C’est vers huit ou neuf ans qu’il a su qu’il voulait gagner sa vie en dessinant. Il est de cette génération d’enfants qui n’avaient pas systématiquement un lecteur VHS à la maison. Le seul moyen de revoir La guerre des étoiles ou La tour infernale, c’était de les dessiner. Pour lui, c’était aussi un moyen de s’évader : dissipé en classe, il pouvait griffonner dans ses cahiers et donner l’impression qu’il travaillait. Mais bédéiste n’est pas un métier, lui disait-on.
Le genre est connu en Argentine sous le nom péjoratif d’historietas. Des historiettes, des petits récits insignifiants. Là-bas comme ici, on est plus à l’aise de dire qu’on regarde de la porno sur Internet que d’avouer qu’on achète de la bédé. Liniers a donc fait quelques petits boulots ici et là, jusqu’à ce qu’une de ses collègues bédéiste, Maïtena, use de ses contacts pour le faire entrer au journal La Nación.
Un homme heureux
Il y publie Macanudo, un strip quotidien, sept jours sur sept depuis plus de dix ans. « La chose que tu as toujours faite pour le plaisir qui te permet un jour de gagner ta vie ? Je suis un homme heureux qui a gagné à la loterie. C’est un de ces moments où tu te sens courageux et fou à la fois : tu lâches tout pour réaliser ton rêve alors que tout le monde t’a répété que ça ne se faisait pas. »
De fait, la situation en Argentine ressemble à celle du Québec, et peu de bédéistes y vivent de leur plume. C’est en voyant ce que les gens des éditions de La Pastèque faisaient ici qu’il a eu envie de démarrer la maison d’édition Común, à Buenos Aires, avec sa femme. Il y avait un manque flagrant d’éditeurs de bande dessinée, et qui d’autre que sa femme était capable d’accepter ses idées folles ? Il a même déjà brodé une couverture à la main.
5000 inédits
« Ma femme venait voir ce que je faisais sur le balcon et repartait avec un drôle d’air. » Et c’est loin d’être son idée la plus folle : il a fait imprimer les 5000 exemplaires de Macanudo 6 en laissant la couverture blanche afin de les dessiner une par une.
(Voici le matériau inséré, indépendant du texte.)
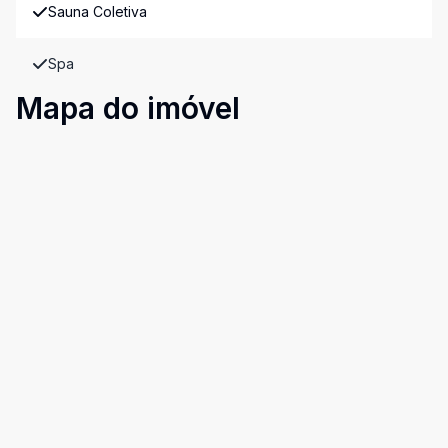
Sauna Coletiva
Spa
Mapa do imóvel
Et il n’a réalisé l’ampleur de la tâche qu’après avoir dessiné la 500e couverture. « Après 3500 exemplaires, je voulais mourir », dit-il en riant. Même si c’était une erreur, il n’a aucun regret. Et c’est là, souvent, la morale des strips de Liniers : moins on vit, moins on fait de conneries.
Mais est-ce vraiment vivre ? Même s’il a hâte de retourner jouer avec sa fille qui vient de naître, Liniers entend bien profiter de cette visite au Salon du livre de Montréal. Avec ce grand sourire amusé qui le caractérise.
Une contrainte qui alimente
En créant Macanudo, Liniers souhaitait éviter la répétition inhérente au strip quotidien. Cette contrainte l’alimente : les personnages récurrents sont rares et il n’hésite pas à les faire disparaître quand ils ont dit tout ce qu’ils avaient à dire. On croise entre autres, dans cet univers poétique, une petite fille rêveuse et son chat, des pingouins qui volent, des lutins qui emmerdent les humains, une olive à la vie périlleuse, un mystérieux homme en noir et Z-25, le robot sensible. Dans l’univers de Liniers, c’est tout à fait cohérent.
Les quatre premiers tomes de Macanudo sont disponibles en français aux éditions de La Pastèque, qui ont réussi à mettre la main dessus avant les éditeurs européens.